人工知能、AIがとにかくブームだ。
2014年、Googleは設立3年あまりの人工知能ベンチャー、ディープマインドをなんと4億ドルで買収。IT企業はこぞって巨額の投資を続け、IT以外の企業も人工知能を使っていることを積極的にアピールしている。

 

人工知能とは一体何なのか。本書は日本の人工知能の権威、松尾豊氏の代表作。人工知能を知るための入り口として手に取った方も多いだろう。
 

本書は人工知能の「歴史」を丁寧に紐解きながら、現在の人工知能ブームの正体は何なのかを示している。
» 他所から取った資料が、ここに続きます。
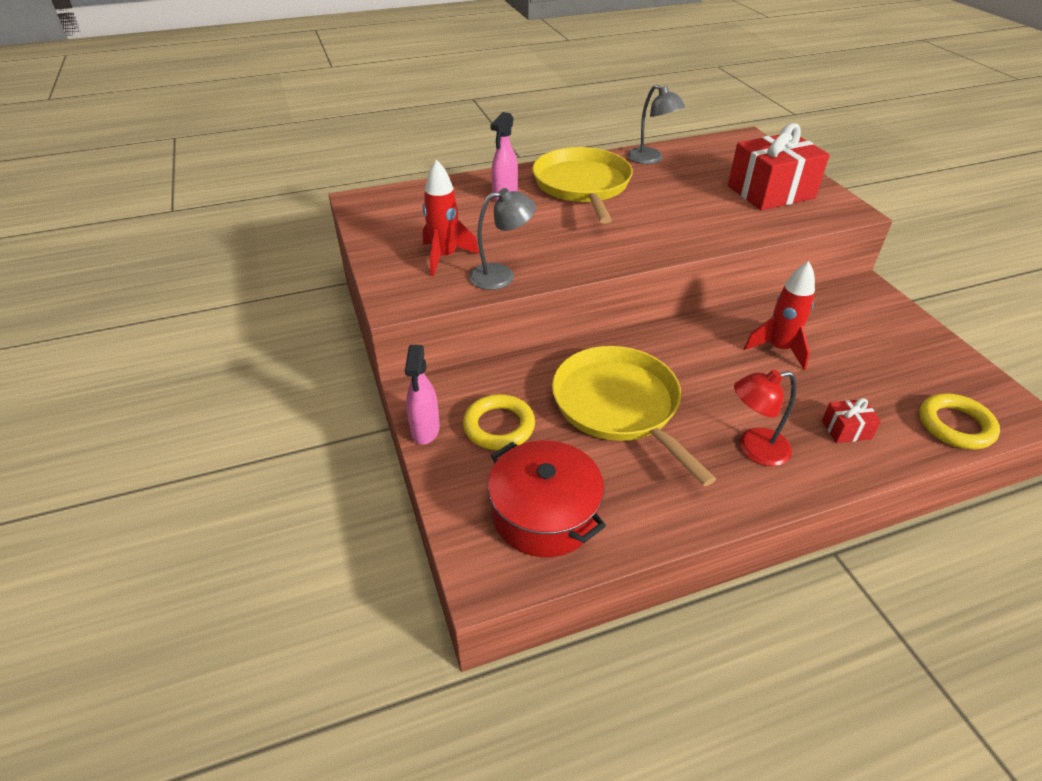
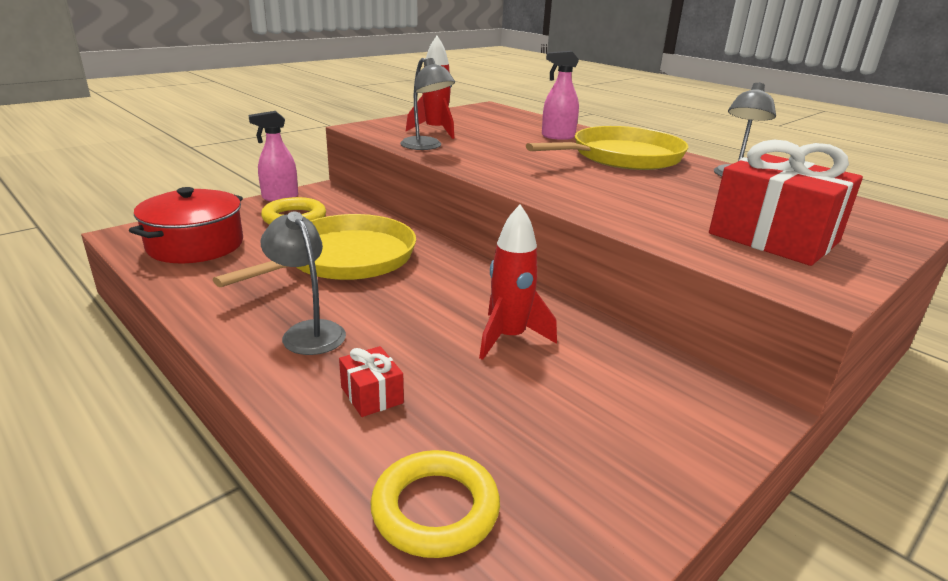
camera: 65 degrees right, 15 degrees down
(754, 449) = (308, 331): red lamp -> grey lamp

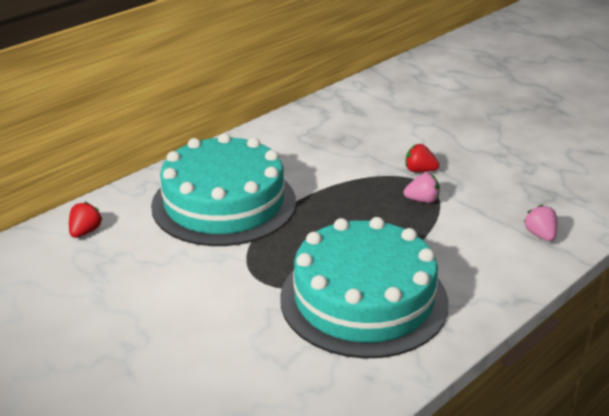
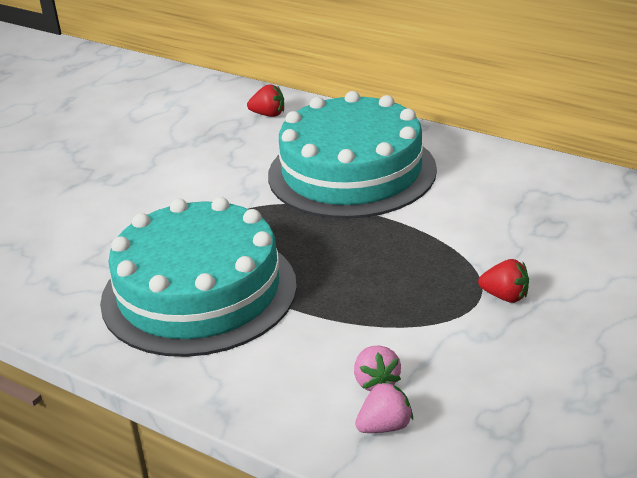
camera: 80 degrees right, 0 degrees up
(419, 170) = (505, 296): red strawberry -> red strawberry turned 105 degrees clockwise
(422, 200) = (427, 308): pink strawberry -> pink strawberry (376, 382)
過去にも何度か人工知能ブームは存在したのだ。
 

ただ、わたしの感想としては、テクノロジーや統計のベースが全くない方にとっては少々難解だと思う。
もちろんじっくり読めばわかるだろうが、最初は簡単な統計の本から入ったほうがよいかもしれない。
参考:統計学が最強の学問である
 

さて、タイトルの通り、気になるのは人工知能の今後の行方だ。人工知能が発達すると、人間より賢くなり、ついには映画「ターミネーター」の世界のように人類が機械に征服される、というシナリオが現実になるのか。
 

松尾氏は否定的な立場だ。
その理由を以下のように端的に述べている。

「人間=知能+生命」

 

たとえ知能が人間を凌駕したとしても、人間はその生命活動、五感などを通して物事に触れ、行動を起こすことができる。
つまり「人工知能」と物質である「ロボット」がそれぞれ人間を凌駕し、かつその2つが完璧に連携するのであれば、本当に人類を越えられるのかもしれない。
しかし、それはこの10年や20年では実現しないだろう。
 

今回は松尾氏の回答を求める形になったが、それが本当に正しいのかは誰にもわからない。
ただ一つ言えることは、しくみを理解することが重要だということである。
現状の人工知能には得意も不得意もある。そこから未来を自分で予測するしかない。
 

人工知能を不必要に怖がる必要はない。
しかし、何も知らないことはそれだけでリスクである。